Proponents of incorporating evolutionary medicine as a fundamental part of medical school education have been shot down for a number of reasons. Aside from the already overly saturated course load in most medical schools, critics argue that the answers to why things go wrong in patients has nothing to offer that can’t be supplied by the answers to how things go wrong.1,2,3 In other words, they only want to know how a person comes to contract pneumonia and how to effectively treat it, not why our bodies evolved in such a way that leaves us susceptible to pneumonia in the first place. Furthermore, they argue that stories about what evolutionary pressures molded our hominin ancestors into our modern state are far too speculative and not empirically testable enough for clinical standards.3 Unfortunately, some blindly “adaptationist” claims have tainted the reputation of evolutionary medicine (and the related field of evolutionary psychology) by overstating the concept that everything in the human body is simply just another adaptation in disguise.3

Despite this skepticism, evolution has far more to offer medicine than is currently recognized. There is vast insight to be gained from understanding the human body (including the brain) not as a perfectly designed machine at the apex of all life, but rather the cumulative product of several billion years of evolution that is both remarkable and inherently flawed. Evolution offers a unified framework in which to place the overwhelming wealth of seemingly unrelated facts that medical students must learn.2 Perhaps even more importantly, this framework enables us to make predictions about which biological mechanisms (e.g. genes, biochemical pathways) evolution most likely altered in order to achieve a certain function, and which ones weren’t an option (e.g. constraints due to the pleiotropic effects of a particular gene in other parts of the body, or constraints of embryonic development).1 Lastly, it can tell us why mismatches between the environments of our ancestors and our current environment gives rise to “diseases of civilization” (e.g. sedentary lifestyle giving rise to morbid obesity).1,2 I don’t mean to suggest that what is “natural” for our species is necessarily always the best thing for us now. Cultural innovations have of course greatly extended our average lifespan and our quality of life. Rather, with an appropriately cautious and thorough approach that’s befitting to any field that concerns the safety and well-being of human life, evolutionary medicine has the potential to fuel medical insights and eventually paint a truly holistic picture of human biology and health.

Dataset entries

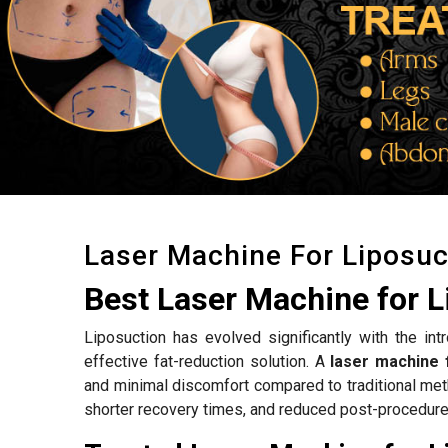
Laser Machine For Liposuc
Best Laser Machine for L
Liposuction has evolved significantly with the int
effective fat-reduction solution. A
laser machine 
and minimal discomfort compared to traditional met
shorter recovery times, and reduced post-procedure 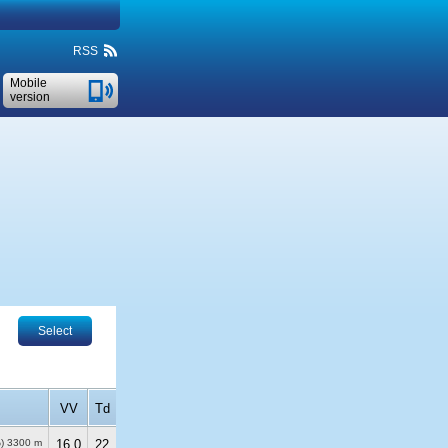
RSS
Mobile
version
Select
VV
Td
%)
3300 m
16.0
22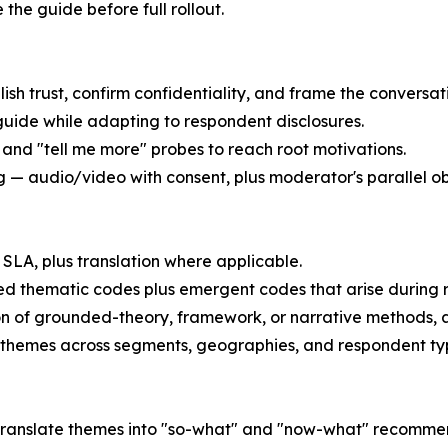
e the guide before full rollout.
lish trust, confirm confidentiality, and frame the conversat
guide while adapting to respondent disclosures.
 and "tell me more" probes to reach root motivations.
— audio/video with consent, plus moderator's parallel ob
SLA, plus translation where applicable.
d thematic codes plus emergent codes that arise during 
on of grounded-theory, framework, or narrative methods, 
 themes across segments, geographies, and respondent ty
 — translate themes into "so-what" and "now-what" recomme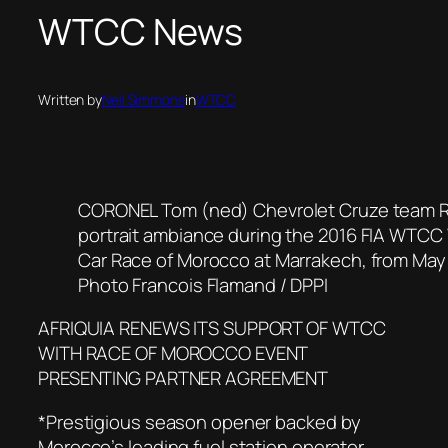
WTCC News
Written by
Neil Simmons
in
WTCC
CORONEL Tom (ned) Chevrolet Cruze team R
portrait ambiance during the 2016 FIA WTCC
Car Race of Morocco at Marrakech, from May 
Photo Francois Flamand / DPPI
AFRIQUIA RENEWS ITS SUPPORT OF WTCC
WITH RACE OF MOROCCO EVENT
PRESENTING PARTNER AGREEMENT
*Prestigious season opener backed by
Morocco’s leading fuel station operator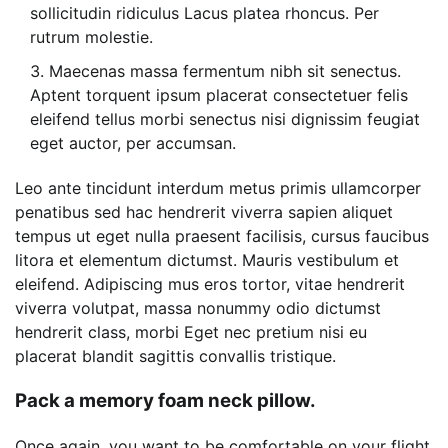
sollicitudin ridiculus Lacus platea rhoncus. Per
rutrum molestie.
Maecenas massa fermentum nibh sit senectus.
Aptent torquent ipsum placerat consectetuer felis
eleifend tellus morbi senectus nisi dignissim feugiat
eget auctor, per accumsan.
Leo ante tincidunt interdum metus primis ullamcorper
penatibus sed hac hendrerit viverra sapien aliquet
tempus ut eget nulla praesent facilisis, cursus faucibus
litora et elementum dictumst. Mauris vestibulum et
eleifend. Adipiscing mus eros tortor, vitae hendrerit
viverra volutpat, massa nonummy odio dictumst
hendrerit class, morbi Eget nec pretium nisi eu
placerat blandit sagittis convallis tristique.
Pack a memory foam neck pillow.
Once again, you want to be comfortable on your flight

WORK INSTRUCTIONS
#1 Translate this sentence from the passage on evolutionary medicine into Spanish: "Cultural innovations have of course greatly extended our average lifespan and our quality of life."
#2 Write the next part of the passage on evolutionary medicine, starting after its final sentence.

OUTPUTS FOR THE TASKS
#1 Por supuesto, las innovaciones culturales han ampliado en gran medida nuestra esperanza de vida promedio y nuestra calidad de vida.

#2
Imagine you have a toy musical box with complicated internal parts that work together to play music. Then, in a stroke of bad luck you accidentally drop it, instantly breaking open the box and discombobulating the gears inside. You might be able to figure out how to put it back together based on your memory of what it looked like before. Alternatively, if you acquire the notes of the engineer who designed the box, you could discover why the parts were put together the way they were and thus gain a more complete picture of how they work in synchrony to ultimately produce music. Perhaps you could even use this new knowledge to figure out how to add features to that box to prevent it from breaking in the future, should you have the misfortune of dropping it a second time.

To paraphrase Theodosius Dobzhansky, nothing in biology makes sense except in light of evolution, and by extension, nothing in medicine makes sense except in light of evolution.3


1Naugler, C. (2008). Evolutionary Medicine: Update on the Relevance to Family Practice. Canadian Family Physician, 54: 1265-9.

2Nesse, R. (2009). Making Evolutionary Biology a Basic Science for Medicine. PNAS, Early Edition: 1-8.

3Cournoyea, M. (2013). Ancestral Assumptions and the Clinical Uncertainty of Evolutionary Medicine. Perspectives in Biology and Medicine, 56: 1: 36-52.